If approved, it would mark a victory for pro-whalers after two days of narrow defeats that have left conservationists in charge of the 60-year-old organization. Dubbed the St. Kitts Declaration, the resolution was authored by six Caribbean nations.

"This is the big one," said Chris Carter, New Zealand's Conservation Minister. "The whalers are hopeful that they have the numbers at last."

Delegates from small Caribbean and African countries said the resolution was needed to force the IWC to take up its original mandate of managing whale hunts — not banning them altogether.

The resolution declares that the moratorium on commercial whaling was meant to be temporary and is no longer valid. Although most measures to overturn the ban require a 75 percent majority, the resolution would need a simple majority to pass.

Caribbean environmental and tourist groups rejected the resolution and released a competing one calling for whale conservation.

Both Japan and Iceland kill whales for scientific research — which critics call a sham — and sell the carcasses. Norway ignores the moratorium and openly conducts commercial whaling.

Caribbean leaders said a return to whaling would help them maintain food security by protecting fisheries from whales.

"We're dealing with an ecosystem where whales are on top of the food chain," added Daven Joseph, an IWC delegate from the Caribbean nation of St. Kitts and Nevis.

Pro-whaling nations often argue that whales should be culled to protect fish stocks.

"That's like blaming woodpeckers for deforestation," said Vassili Papastavrou, a whale biologist for the International Fund for Animal Welfare. "The real issue is overfishing, not whales."

Hery Coulibaly, an IWC delegate from the African country of Mali, said his vote for responsible whaling is consistent with positions his nation takes on sustainable hunting at the United Nations and other international organizations.

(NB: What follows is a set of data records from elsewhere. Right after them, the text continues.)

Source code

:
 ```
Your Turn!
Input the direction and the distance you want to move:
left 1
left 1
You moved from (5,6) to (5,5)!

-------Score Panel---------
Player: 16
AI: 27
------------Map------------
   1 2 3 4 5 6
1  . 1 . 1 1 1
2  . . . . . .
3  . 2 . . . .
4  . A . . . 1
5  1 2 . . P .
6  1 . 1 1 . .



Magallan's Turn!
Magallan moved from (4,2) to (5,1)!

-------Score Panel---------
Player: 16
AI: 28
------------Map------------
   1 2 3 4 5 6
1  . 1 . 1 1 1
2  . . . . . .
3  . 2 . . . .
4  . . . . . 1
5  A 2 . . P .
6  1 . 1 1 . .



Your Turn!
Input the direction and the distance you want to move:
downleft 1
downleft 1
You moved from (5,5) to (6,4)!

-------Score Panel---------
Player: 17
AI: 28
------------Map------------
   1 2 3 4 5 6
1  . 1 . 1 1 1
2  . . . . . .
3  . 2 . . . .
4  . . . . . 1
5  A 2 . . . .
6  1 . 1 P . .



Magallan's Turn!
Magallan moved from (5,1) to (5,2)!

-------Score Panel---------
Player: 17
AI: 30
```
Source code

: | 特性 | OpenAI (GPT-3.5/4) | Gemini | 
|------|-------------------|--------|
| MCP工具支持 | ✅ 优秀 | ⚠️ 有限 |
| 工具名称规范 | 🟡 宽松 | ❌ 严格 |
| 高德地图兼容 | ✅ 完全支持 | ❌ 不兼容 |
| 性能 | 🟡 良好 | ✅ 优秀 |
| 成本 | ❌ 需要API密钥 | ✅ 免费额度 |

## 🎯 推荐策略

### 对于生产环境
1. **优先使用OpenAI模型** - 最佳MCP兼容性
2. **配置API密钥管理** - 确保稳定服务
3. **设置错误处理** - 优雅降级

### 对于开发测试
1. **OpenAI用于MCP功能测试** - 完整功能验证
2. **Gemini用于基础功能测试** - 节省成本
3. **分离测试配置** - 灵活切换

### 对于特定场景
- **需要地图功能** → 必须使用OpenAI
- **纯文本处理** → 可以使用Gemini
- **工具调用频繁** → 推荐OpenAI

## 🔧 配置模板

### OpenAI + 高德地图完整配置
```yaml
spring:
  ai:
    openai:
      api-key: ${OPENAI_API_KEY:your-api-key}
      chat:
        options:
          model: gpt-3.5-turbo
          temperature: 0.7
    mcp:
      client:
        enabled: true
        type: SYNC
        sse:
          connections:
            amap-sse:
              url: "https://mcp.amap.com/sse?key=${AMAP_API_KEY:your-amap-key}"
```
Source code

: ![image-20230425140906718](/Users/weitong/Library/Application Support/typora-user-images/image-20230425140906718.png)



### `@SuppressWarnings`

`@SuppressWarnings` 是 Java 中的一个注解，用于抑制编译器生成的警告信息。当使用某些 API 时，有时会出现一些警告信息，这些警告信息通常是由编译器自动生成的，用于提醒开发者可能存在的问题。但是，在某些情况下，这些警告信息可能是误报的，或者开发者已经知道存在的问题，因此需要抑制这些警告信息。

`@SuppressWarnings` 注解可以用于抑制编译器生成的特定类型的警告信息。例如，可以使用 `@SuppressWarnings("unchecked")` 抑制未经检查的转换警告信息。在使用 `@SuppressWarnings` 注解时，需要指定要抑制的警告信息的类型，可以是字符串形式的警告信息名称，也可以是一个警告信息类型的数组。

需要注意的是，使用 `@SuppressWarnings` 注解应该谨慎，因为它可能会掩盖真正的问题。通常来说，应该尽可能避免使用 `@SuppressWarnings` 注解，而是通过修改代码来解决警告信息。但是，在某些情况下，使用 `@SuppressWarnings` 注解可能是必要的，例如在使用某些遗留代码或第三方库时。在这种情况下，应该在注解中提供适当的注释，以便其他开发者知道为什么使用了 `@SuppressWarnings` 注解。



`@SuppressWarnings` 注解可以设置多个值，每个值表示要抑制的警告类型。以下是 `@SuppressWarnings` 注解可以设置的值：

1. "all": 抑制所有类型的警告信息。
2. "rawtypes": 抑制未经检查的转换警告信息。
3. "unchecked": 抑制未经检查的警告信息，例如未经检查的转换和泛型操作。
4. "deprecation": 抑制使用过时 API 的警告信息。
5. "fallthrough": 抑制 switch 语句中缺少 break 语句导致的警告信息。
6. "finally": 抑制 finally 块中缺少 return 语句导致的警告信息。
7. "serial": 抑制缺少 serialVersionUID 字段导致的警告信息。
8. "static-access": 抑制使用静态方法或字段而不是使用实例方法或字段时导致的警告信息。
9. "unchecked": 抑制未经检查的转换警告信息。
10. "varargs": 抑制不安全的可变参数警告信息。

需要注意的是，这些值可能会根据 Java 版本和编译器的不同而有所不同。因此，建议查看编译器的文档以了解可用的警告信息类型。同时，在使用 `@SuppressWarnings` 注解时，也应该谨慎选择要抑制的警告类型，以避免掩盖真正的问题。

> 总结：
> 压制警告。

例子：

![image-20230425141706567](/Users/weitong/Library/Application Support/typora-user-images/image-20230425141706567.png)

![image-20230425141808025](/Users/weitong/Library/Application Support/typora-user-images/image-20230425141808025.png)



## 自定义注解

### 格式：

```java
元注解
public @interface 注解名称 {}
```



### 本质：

The resolution — drafted by St. Kitts, St. Lucia, St. Vincent, Grenada, Dominica and Antigua — was signed by 30 mostly developing countries. Norway, Iceland, Japan and the Russia have also signed it.

Environmental groups have accused developing nations of voting with Japan in return for money for fisheries projects — which Japan and those countries have repeatedly denied.

Caribbean tourism officials have said they are concerned that their countries' support of whaling might lead travelers to boycott the region.

"Such threats are tantamount to economic terrorism," said Joanne Massiah, Food Production and Marine Resources Minister for the Caribbean nation of Antigua and Barbuda.

The five-day meeting of the International Whaling Commission runs through Tuesday in the Caribbean island of St. Kitts.